I catch my breath in the huge Disjecta gallery space in Kenton. Somewhere a woman just screamed bloody murder. I'm effectively taken out of the lovely post-minimalist space created by Arnold J. Kemp and Erik Geschke near the entrance and put into a state of bodily terror. If the guy at the desk saw me flinch or cringe, he revealed nothing.

Surprisingly, that was the only instance where I felt unsafe inside the many galleries around Portland taking part in Portland2012, a biennial of contemporary art. This is problematic. As any decent survey will show, post-WWII contemporary art exerts a push against the viewer. It defines the present moment by way of the future: pushing beyond into unknown territory. Curator Prudence F. Roberts recognizes this. "All these artists evince an interest both in aesthetics and in making sense of an increasingly incomprehensible world—often using the elements that make it incomprehensible as a mirror of its chaos," she writes. In parsing her survey of artists, the breadth of their inner visions and mannerisms is obvious, but so is the lack of a cohesive theme. With the spotlight on differing illustrations of ideas in the 21st century, no clear meta-narrative emerges; just lots of cool stuff.

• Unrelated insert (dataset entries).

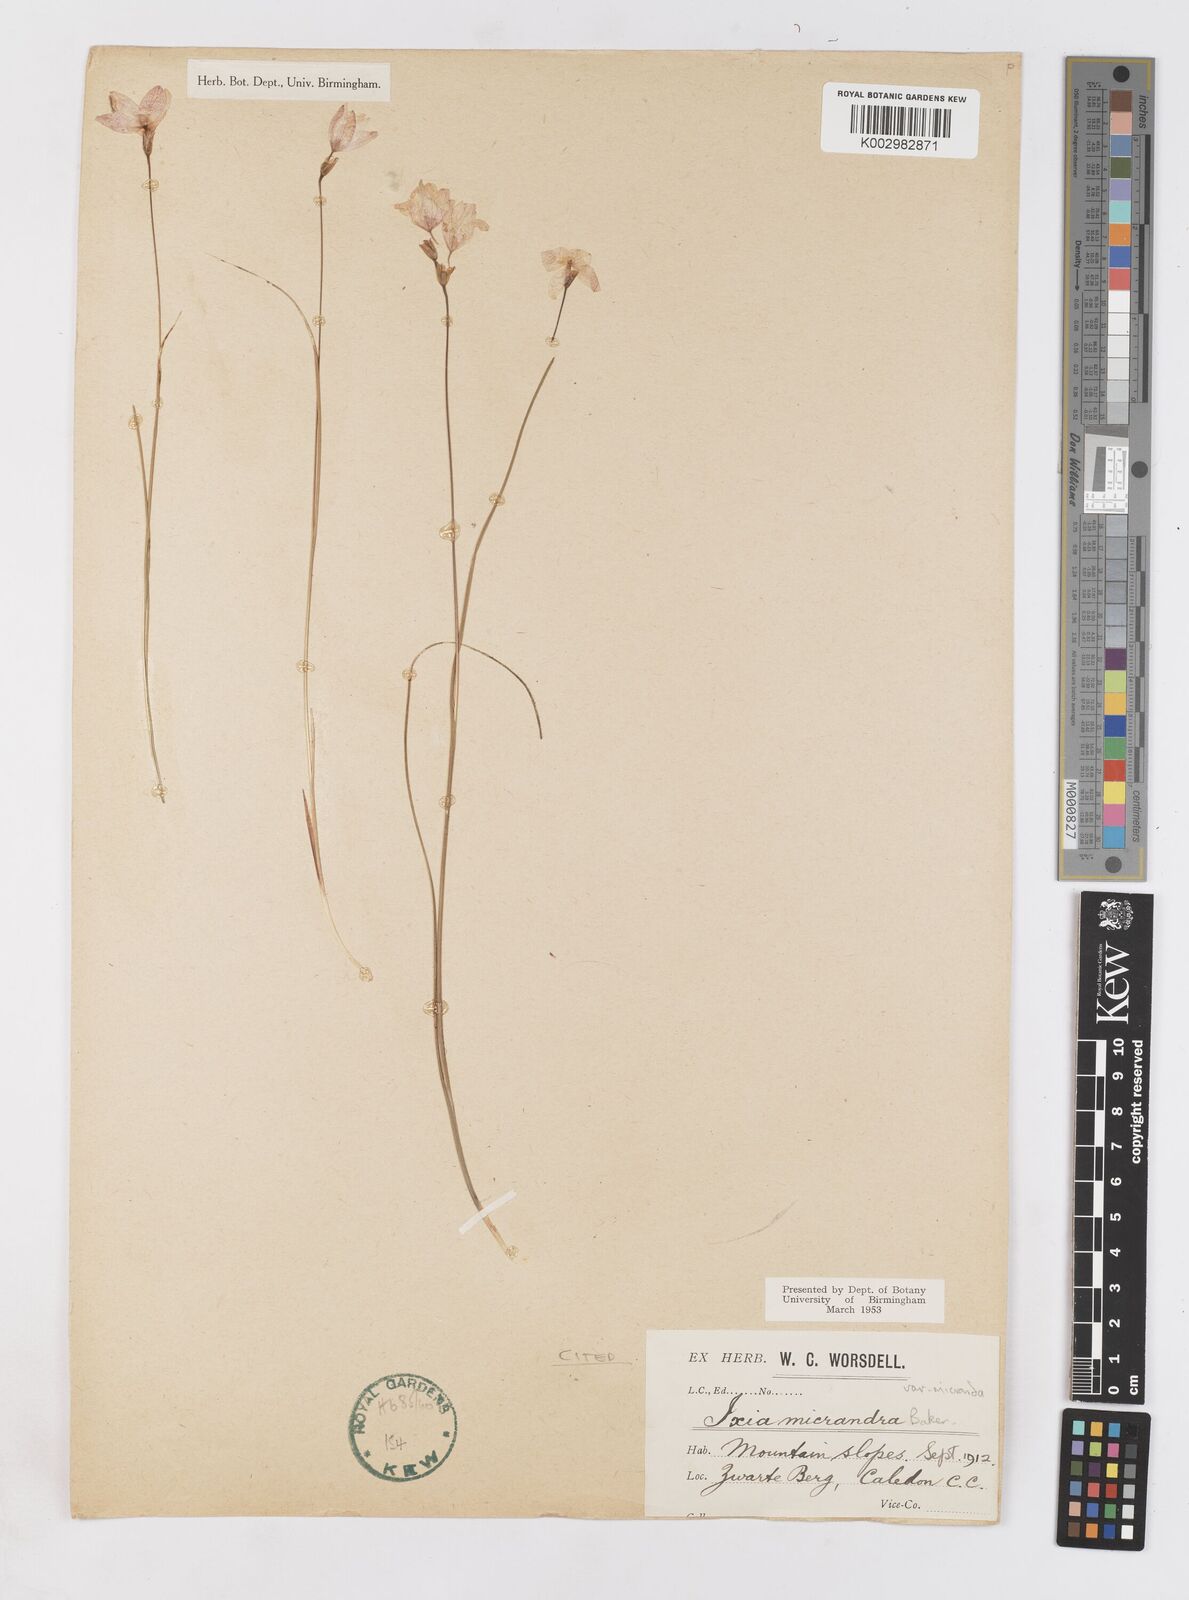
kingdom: Plantae
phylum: Tracheophyta
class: Liliopsida
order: Asparagales
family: Iridaceae
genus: Ixia
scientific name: Ixia micrandra
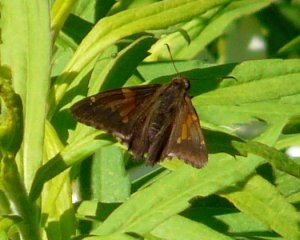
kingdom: Animalia
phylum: Arthropoda
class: Insecta
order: Lepidoptera
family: Hesperiidae
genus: Epargyreus
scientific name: Epargyreus clarus
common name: Silver-spotted Skipper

The scream that startled me at Disjecta came from a video piece, "A Composition for your Per- ipheral Vision," by Mack McFarland, a result of his investigation into how we view art—straight on, "with a myopic focus." The video is specifically made for the periphery, while sitting down inside a two-channel video box. It's experimental in nature, and the experience is startling. Conceptually, his research into neurology, color theory, and psychology help underscore the work's exciting newness.

Elsewhere in the gallery, Susan Seubert's "The Digital Divide" exits the gallery by means of QR codes—those choppy-looking black-and-white boxes you scan and read using smartphones. If you have one, you can access several videos (posted online) of Seubert in various outdoor locations communicating by semaphore—a handheld flag language that is being phased out of use. (Future Wes Andersons will surely treasure it as cultural artifact.) Her messages, not conveyed in words, hint at the divide between knowing what we've done to the natural landscape, and ignoring what is coming as a result.

A sense of communication breakdown is also evoked by Ariana Jacob in her ongoing project, "The American Society for Personally Questioning Political Questions," showing at the Helzer Art Gallery at the Rock Creek campus of Portland Community College. Jacob posits that in an election year, the social practice basis is potent, as it informs our questioning and participation: how to reach across the aisle, Democrat to Republican, and bridge viewpoints that seem to have little to do with each other.

At the Marylhurst Art Gym, Marie Sivak uses sculpture and installation as intimate portals to memory. One work in particular, a room-sized web of pearly organza strands containing small round magnets, manages to beautifully illustrate the connective paths in the brain, conflated with the emotions of recalling our past. Equally poignant and elegant are the works of Cynthia Lahti and Chris Knight. Lahti folds paper illustrations from catalogs into swirling, ebullient forms that resemble classic figurines, but embody deeper layers of human drama. Knight creates elaborate tableaus, moderately colored, that manifest "a small, often curious mythology." He is hopefully, if incompletely, transcending culture to reach a mutual understanding of reality—like all of us. Together, these works reach out furthest into the collective unknown, and offer a suggestion the biennial as a whole seems to shirk: swim, don't sink.